China Minsheng Bank expects to raise about 21.5 billion yuan ($3.24 billion) through a rights issue to seven original shareholders including China Life Insurance Co and family-held enterprises such as Shanghai Giant Life Tech Co and foodstuff producer New Hope Group, according to its filings with the Shanghai Stock Exchange.

The funds are to meet regulatory requirements for expansion. Currently, large commercial banks need to hold 11.5 percent as total capital adequacy ratio and 10 percent as core capital adequacy ratio.

These are higher than those stipulated under Basel III norms, which set a minimum of 10.5 percent for overall capital adequacy and 7 percent for core capital adequacy ratio.

Capital adequacy ratio is the bank's capital including shareholders' equity, retained earnings and supplementary capital such as subordinated debt, against its risk-weighted lending assets.
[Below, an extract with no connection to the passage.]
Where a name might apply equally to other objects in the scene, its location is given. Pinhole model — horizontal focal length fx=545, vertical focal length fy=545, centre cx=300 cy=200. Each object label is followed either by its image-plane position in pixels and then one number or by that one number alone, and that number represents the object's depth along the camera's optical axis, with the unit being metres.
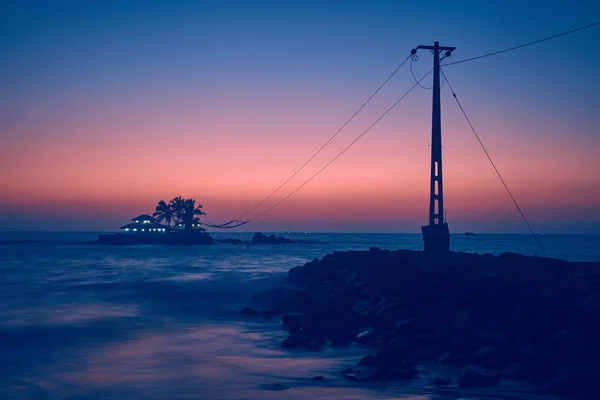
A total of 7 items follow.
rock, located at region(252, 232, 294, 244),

China Minsheng Bank's overall capital adequacy ratio was 10.81 percent and core capital adequacy ratio was 8.34 percent by the third quarter of last year, slightly lower than the regulatory requirement.

The board of Agricultural Bank also resolved Friday to issue subordinated debt of up to 50 billion yuan ($7.54 billion) to improve their capital adequacy ratio, which was 11.38 percent by the third quarter of 2010.

Following the lending spree over the last two years, China's banking regulators had raised the bar for capital adequacy ratio as a precaution against systemic risks associated with increased lending.

Last year, 11 listed banks including large ones such as Industrial and Commercial Bank of China and Bank of China refinanced funds totaling over 400 billion yuan ($59.48 billion), according to business portal

This year, the China Banking Regulatory Commission has reportedly placed more banks on the list for strict supervision against systemic risks, which triggered the market speculation over a fresh round of refinancing.

The scale of refinancing, however, would be less than last year given the lower estimate of new lending expected this year, Chen Xuebin, a finance professor with Fudan University, told the Global Times.

"Many large banks had already refinanced last year's debts, and lending growth for this year is expected to slow down, and, therefore, the banks will be under less pressure to raise capital," he said.

After last year's new lending of an estimated 8 trillion yuan ($1.21 trillion), most market observers foresee that this year's lending may not exceed 7 trillion yuan ($1.04 trillion).

The default risks associated with the lending expansion can be controlled as long as China's economy remains strong, Chen said.